Moving along at a fast clip, Downton Abbey, the movie, hits all the high points: the monarchy, the peerage, the advent of industrialism and the cognizance of homosexuality.
A fairytale of manners and silver, a sealed, handwritten letter leads us back in time, sending us to the Downton Abbey morning room.
We watch the letter pass from castle, to train, to jiggedy, gilded mail truck, to cyclist until the letter is passed from the young butler, Thomas Barrow (Robert James-Collier), into the hands of the Earl of Grantham, Robert Crowley (Hugh Bonneville). As is true with so many dutiful domestics, the servants know of the letter well before their masters.
The letter deftly brings the familiar Crowley family and their servants into frame and sets the stage for the impending arrival of King George V and Queen Mary in a fortnight.
The Downton Abbey series, which thrilled, yet baffled, American audiences with its foreign manners and affectations, rises to even greater heights of pomp and circumstance with the impending monarchical visitation.
The movie again pits the familiar foils of Dowager Countess of Grantham, Violet Crawley (Maggie Smith), against Lady Merton, Isobel Crawley Grey (Penelope Wilton); and Thomas Barrow (Robert James-Collier) against Mr. Carson (Jim Carter).
But before the arrival of the King and Queen, a feud erupts between the Downton servants and the royal staff. Americans may be astonished by the seeming pettiness of British class and manners, property and duty. But, remember, England is a small, island country--no bigger than Alabama--where honor and duty create invisible walls that define one's personal space, and manners are the social language of class.

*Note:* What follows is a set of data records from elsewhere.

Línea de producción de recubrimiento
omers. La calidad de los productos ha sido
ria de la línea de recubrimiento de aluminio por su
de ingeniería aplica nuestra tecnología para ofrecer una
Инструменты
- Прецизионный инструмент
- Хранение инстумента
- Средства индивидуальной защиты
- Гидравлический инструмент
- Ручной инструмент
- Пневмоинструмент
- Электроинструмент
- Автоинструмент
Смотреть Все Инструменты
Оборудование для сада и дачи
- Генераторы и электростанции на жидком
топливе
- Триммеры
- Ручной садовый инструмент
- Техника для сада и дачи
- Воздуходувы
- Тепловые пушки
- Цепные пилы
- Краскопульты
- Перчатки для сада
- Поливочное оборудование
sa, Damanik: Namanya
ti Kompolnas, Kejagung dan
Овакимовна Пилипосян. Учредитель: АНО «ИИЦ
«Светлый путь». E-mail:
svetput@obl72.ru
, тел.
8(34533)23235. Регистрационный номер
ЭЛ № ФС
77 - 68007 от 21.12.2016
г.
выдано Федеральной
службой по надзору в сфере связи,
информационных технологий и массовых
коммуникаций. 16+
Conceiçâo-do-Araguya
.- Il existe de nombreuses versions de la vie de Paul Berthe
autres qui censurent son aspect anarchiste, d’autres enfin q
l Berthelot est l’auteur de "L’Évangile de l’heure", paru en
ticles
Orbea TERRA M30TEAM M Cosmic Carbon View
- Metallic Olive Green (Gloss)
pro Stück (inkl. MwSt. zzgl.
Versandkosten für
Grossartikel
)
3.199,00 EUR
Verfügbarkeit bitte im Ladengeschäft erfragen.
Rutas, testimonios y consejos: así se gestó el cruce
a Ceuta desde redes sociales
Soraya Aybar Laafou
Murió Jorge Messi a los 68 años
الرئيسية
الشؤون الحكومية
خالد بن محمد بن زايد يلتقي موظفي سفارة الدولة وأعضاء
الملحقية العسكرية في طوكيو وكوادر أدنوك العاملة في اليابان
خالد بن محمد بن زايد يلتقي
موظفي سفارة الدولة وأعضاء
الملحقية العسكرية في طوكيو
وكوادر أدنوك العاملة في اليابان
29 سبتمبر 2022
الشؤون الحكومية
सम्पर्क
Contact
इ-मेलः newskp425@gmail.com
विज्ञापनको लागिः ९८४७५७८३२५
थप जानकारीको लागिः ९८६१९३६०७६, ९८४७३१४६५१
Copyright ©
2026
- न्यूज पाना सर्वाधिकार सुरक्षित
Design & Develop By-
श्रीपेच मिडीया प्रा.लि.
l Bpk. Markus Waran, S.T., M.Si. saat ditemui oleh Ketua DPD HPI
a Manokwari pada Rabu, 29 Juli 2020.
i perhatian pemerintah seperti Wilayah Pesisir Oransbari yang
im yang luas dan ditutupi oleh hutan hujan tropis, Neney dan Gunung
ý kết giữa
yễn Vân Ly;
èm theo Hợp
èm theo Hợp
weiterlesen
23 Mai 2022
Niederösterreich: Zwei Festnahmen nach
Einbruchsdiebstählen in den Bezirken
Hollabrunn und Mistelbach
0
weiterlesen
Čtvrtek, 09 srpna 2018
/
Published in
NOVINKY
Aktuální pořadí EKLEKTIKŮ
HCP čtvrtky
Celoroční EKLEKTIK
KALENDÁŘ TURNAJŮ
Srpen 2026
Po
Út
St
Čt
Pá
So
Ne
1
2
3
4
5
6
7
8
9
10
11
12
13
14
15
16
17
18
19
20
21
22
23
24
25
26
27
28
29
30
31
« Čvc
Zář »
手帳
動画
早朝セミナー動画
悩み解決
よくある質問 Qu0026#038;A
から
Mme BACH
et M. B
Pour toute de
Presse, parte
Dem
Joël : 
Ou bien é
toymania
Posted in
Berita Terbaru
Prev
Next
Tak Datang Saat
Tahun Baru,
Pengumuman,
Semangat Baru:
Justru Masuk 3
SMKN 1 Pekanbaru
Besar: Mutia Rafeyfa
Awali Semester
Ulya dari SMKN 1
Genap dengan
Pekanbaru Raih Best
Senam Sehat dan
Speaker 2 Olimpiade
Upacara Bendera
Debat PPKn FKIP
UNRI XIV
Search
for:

Taking place in a period between WWI and WWII, we witness to the fraying edges of the British class system. This is most apparent in the storyline between Cora Crawley's widower Tom Branson (Allen Leech) and the Queen's lady's maid's maid, Lucy Smith (Tuppence Middleton).
The ending, neatly wrapped up in a perfect bow, pairs all off like the parade into Noah's ark. And like Noah, there will likely be a dawn to a new day and, perhaps, another sequel.
A pleasure to watch, with lovely settings, pastoral views and a rousing soundtrack, the movie is comforting in its predictability. And like all good fairytales, it is a story deftly grounded in hopeful morality.